EAM Services-Katalog schnell implementiert

„Der Katalog war nah an unseren Themen und damit sehr schnell implementierbar. Zudem wurde er in der Praxis validiert und viele Designfehler bereits ausgemerzt, die man sich so sparen konnte“, bringt es Patrick Filla auf den Punkt. Seit rund einem Jahr dient der Katalog jetzt der Kommunikation, damit alle, die im Unternehmen von Architekturarbeit profitieren, klar die Services und Vorteile nachvollziehen können – und wissen, wann sie sich an die Architekturabteilung wenden sollten. Planung und Beratung gehören zu den Kernaufgaben. In Großprojekten kommen einzelne IT-Architekten schnell an Grenzen. Dafür bietet die zentrale EA-Abteilung Beratung zum Gesamtbild. Das gilt beispielsweise, wenn ein neues Werk gebaut werden soll oder für den Einstieg in die Kreislaufwirtschaft, wo sehr viele Experten aus IT und Fachbereichen zusammenkommen, um einen Überblick über alle Prozesse und Bebauungen zu bekommen und Möglichkeiten und Grenzen zu klären.

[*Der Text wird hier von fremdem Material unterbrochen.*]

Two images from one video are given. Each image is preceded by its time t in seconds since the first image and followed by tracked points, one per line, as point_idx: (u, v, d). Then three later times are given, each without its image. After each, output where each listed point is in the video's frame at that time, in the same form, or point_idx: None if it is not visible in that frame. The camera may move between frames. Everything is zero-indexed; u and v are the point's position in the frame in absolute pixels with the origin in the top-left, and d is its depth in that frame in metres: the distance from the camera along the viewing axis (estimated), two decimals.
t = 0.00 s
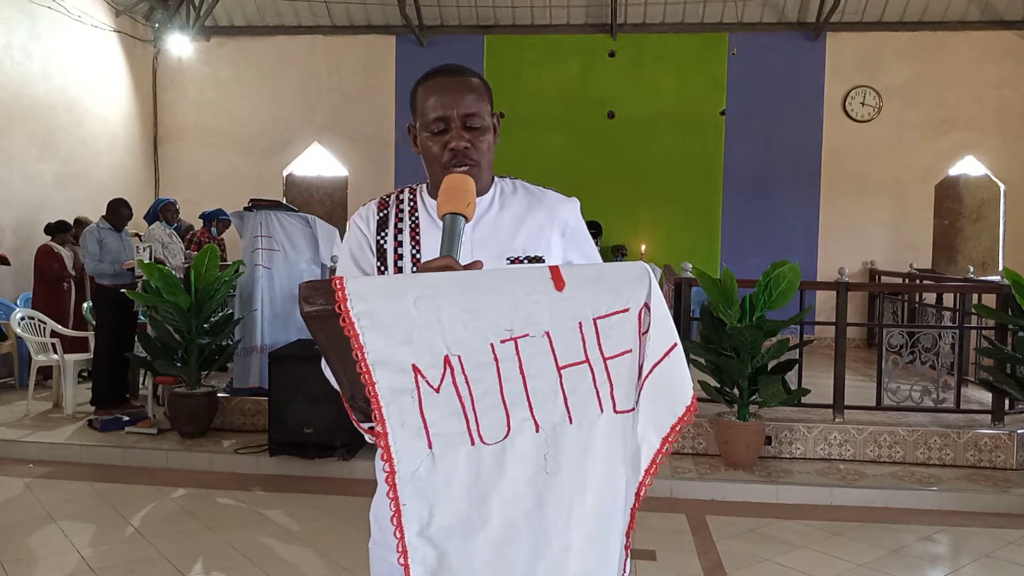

Innerhalb von knapp vier Monaten wurden zunächst grob die eigenen Aktivitäten aus dem Kompass in den CBA-Service-Katalog übertragen und dann schrittweise immer mehr eigene Aufgaben und Tätigkeiten „hinein gemappt“, bis man bereit war, das alte Konzept abzulösen. „Wir nutzen den Katalog mittlerweile auch dafür, einzelne Themenfelder regelmäßig zu beleuchten und zu ermitteln, wie viel Ressourcen angesichts der strategischen Gewichtung in einen Service gesteckt werden“, berichtet Filla.

Die nächsten EAM-Schritte

Auf Sicht will man die gewachsenen Architekturprozesse noch einmal straffen und den Methodikkoffer nach dem Motto „back to simple“ oder „more with less“ auf den Prüfstand stellen. Weniger Architekturprozesse führen zu besseren Ergebnissen und besserer Vergleichbarkeit im Konzern, ist sich das EA-Team sicher. Ein anderes strategisches Ziel ist die bessere Messbarkeit von Architekturarbeit mit einer Kennzahlensteuerung. Hier tun sich die meisten Unternehmen noch sehr schwer. Derzeit wird auch im Rahmen der CBA-Lab-Zusammenarbeit daran gearbeitet, für die Services quantifizierbare Kennzahlen zu identifizieren. VW hat bereits ein eigenes Modell mit fünf Reifegraden für seine EA-Services erarbeitet: „Out of Scope“, „Startup“, „Helpful“, „Trusted“ (belastbar für Management-taugliche Entscheidungen) und „Influential“ (so in IT-Prozesse eingewoben, dass aktiv über die Architektur Einfluss genommen werden kann). Perspektivisch streben die Enterprise Architekten zudem eine noch stärkere Anbindung an Daten und KI an.